When the Obama administration came into office in 2009, one of its catch phrases was that it promised to be the “most transparent administration in history.”  Well, in its final year in office during 2016, that same administration spent a record $36.2 million to fight Freedom of Information Act requests, according to a new study conducted by the Associated Press.

According to the report, the same study also found records reveal “poor performance” by the administration in a number of other “transparency” measurement categories, including setting records for outright FOIA denials, forcing people to pay for requests and in its inability to locate any responsive records.

A majority of the spending on FOIA lawsuits was eaten up by just three agencies:  Justice Department at $12 million; Homeland Security at $6.3 million; and the Department of Defense at $4.8 million.  In 2016 alone, there were 788,769 FOIA requests made and the government spent nearly a billion dollars attempting to handle the responses overall and employed 4,263 full-time FOIA employees across more than 100 agencies that receive requests.  They had added 142 employees to FOIA positions compared to 2015.

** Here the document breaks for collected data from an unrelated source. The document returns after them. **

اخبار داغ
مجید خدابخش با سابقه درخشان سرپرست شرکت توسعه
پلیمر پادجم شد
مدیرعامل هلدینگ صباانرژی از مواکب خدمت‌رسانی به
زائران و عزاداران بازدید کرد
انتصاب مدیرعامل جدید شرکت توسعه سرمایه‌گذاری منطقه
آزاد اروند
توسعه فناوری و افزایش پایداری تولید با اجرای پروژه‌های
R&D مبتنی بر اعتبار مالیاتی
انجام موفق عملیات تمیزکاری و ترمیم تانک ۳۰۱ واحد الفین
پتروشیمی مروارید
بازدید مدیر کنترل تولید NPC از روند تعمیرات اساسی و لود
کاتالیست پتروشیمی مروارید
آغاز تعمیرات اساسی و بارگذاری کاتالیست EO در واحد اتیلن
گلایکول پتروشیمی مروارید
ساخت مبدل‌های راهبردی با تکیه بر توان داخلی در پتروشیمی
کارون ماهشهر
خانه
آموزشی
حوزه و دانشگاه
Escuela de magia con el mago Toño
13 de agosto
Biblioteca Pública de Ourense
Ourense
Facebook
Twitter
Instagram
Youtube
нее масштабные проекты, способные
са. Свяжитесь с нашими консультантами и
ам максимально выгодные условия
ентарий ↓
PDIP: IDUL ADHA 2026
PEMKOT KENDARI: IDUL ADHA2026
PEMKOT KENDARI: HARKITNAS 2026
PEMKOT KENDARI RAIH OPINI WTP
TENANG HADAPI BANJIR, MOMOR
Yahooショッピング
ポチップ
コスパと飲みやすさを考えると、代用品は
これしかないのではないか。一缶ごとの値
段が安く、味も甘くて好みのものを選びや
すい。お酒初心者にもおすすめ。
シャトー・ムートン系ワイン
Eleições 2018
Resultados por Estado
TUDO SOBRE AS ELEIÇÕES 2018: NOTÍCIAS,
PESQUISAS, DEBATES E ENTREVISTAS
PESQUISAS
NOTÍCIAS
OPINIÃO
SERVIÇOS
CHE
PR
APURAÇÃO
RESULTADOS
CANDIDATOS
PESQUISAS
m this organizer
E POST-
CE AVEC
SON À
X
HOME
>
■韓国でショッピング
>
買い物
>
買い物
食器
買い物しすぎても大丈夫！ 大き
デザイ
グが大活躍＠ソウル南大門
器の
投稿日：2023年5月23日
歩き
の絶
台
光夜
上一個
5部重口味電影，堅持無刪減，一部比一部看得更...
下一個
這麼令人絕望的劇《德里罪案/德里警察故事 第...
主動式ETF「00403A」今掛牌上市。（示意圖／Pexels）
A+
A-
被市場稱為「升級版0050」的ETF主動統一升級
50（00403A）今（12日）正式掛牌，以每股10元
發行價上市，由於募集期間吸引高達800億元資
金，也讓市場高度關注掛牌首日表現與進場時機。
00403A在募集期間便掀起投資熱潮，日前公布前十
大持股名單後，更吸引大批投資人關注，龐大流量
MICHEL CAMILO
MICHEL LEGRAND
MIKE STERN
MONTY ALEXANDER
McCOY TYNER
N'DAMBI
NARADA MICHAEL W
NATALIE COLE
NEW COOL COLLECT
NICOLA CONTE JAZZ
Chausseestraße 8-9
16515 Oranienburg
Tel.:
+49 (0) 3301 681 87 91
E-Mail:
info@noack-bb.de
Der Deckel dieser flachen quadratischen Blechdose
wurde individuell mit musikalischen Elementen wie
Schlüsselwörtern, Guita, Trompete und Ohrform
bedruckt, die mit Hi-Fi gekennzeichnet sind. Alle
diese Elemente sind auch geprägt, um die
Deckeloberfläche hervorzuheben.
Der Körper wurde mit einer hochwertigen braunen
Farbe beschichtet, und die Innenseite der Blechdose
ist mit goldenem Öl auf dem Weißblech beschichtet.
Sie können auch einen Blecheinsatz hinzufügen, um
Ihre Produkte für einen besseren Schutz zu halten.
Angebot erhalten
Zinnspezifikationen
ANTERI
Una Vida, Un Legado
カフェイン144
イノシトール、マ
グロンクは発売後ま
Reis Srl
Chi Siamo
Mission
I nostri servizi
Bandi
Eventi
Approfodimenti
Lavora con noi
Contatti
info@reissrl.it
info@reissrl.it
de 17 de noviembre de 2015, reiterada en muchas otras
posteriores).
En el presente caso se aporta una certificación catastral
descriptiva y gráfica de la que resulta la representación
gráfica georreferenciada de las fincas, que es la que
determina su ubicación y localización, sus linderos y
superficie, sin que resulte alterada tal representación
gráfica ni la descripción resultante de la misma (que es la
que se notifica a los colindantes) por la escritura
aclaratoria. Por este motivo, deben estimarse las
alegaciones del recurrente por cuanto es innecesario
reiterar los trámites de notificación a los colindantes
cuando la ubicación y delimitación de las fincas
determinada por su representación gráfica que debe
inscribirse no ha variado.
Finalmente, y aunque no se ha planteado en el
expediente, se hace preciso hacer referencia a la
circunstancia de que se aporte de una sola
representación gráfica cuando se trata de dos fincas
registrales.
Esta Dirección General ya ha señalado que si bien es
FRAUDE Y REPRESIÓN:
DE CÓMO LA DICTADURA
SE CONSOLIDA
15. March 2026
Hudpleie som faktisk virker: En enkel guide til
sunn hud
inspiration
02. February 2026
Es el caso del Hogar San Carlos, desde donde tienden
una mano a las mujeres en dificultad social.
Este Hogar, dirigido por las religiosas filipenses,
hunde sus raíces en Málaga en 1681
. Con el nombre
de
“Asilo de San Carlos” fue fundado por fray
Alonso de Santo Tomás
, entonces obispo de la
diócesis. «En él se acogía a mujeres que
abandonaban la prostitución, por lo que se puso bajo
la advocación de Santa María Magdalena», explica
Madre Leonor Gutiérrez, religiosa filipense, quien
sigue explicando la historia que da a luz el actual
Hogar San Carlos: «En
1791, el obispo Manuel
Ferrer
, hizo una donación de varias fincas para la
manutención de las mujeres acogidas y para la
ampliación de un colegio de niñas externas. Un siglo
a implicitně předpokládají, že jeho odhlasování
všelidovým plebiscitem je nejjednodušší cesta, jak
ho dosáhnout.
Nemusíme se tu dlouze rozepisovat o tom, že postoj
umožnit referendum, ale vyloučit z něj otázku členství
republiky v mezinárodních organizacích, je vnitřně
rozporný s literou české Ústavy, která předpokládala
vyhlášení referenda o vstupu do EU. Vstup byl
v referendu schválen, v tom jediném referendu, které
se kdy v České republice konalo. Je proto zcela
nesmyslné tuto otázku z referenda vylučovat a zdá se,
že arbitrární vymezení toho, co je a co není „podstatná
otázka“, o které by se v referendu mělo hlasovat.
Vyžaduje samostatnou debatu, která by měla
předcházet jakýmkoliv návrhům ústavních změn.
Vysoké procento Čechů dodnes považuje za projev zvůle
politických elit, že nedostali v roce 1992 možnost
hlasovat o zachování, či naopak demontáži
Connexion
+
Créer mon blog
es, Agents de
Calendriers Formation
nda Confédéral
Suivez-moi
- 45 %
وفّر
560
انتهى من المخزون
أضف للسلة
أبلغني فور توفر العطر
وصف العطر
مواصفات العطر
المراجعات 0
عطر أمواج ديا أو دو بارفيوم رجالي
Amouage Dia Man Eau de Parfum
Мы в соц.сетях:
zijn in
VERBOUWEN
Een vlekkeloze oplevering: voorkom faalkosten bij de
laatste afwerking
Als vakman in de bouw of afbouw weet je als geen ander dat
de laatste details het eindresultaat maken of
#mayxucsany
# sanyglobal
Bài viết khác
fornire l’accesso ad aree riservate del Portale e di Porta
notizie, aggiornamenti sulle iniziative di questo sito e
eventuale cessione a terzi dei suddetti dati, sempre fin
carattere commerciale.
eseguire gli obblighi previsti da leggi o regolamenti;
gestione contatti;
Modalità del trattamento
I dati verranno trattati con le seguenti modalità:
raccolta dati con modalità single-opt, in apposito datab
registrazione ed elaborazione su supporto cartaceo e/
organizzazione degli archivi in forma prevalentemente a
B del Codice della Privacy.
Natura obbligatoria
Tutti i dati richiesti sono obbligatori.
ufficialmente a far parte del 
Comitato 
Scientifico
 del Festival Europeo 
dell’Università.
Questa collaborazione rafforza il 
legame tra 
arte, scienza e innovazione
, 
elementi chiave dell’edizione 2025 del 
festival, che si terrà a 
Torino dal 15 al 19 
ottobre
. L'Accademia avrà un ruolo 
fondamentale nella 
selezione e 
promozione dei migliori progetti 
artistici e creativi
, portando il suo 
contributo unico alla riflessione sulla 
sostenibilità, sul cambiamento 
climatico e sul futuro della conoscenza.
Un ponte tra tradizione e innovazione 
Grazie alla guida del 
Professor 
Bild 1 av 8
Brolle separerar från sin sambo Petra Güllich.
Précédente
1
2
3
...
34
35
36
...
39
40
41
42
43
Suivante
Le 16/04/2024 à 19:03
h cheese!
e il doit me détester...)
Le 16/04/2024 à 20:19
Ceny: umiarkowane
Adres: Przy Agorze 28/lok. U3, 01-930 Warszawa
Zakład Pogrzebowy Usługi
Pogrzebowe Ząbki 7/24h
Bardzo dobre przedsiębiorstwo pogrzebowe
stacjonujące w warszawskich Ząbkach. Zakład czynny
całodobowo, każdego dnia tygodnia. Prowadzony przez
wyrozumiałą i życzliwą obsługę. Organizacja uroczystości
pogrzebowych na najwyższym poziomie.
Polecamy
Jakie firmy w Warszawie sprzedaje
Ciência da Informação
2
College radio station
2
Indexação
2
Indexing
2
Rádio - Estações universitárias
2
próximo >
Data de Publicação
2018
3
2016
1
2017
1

In its final year in office, the Obama administration censored documents or provided nothing in 77% of its FOIA responses.  That number was up 12% from 65% during Obama’s first year in office back in 2009.

The report notes that spokespersons for Obama did not respond to request for comment on the story, but consistently argued throughout the entire eight-years in office that it was measuring up well to Obama’s transparency goals, compared to other administrations.  The numbers from the study, however, arguably paint a different picture.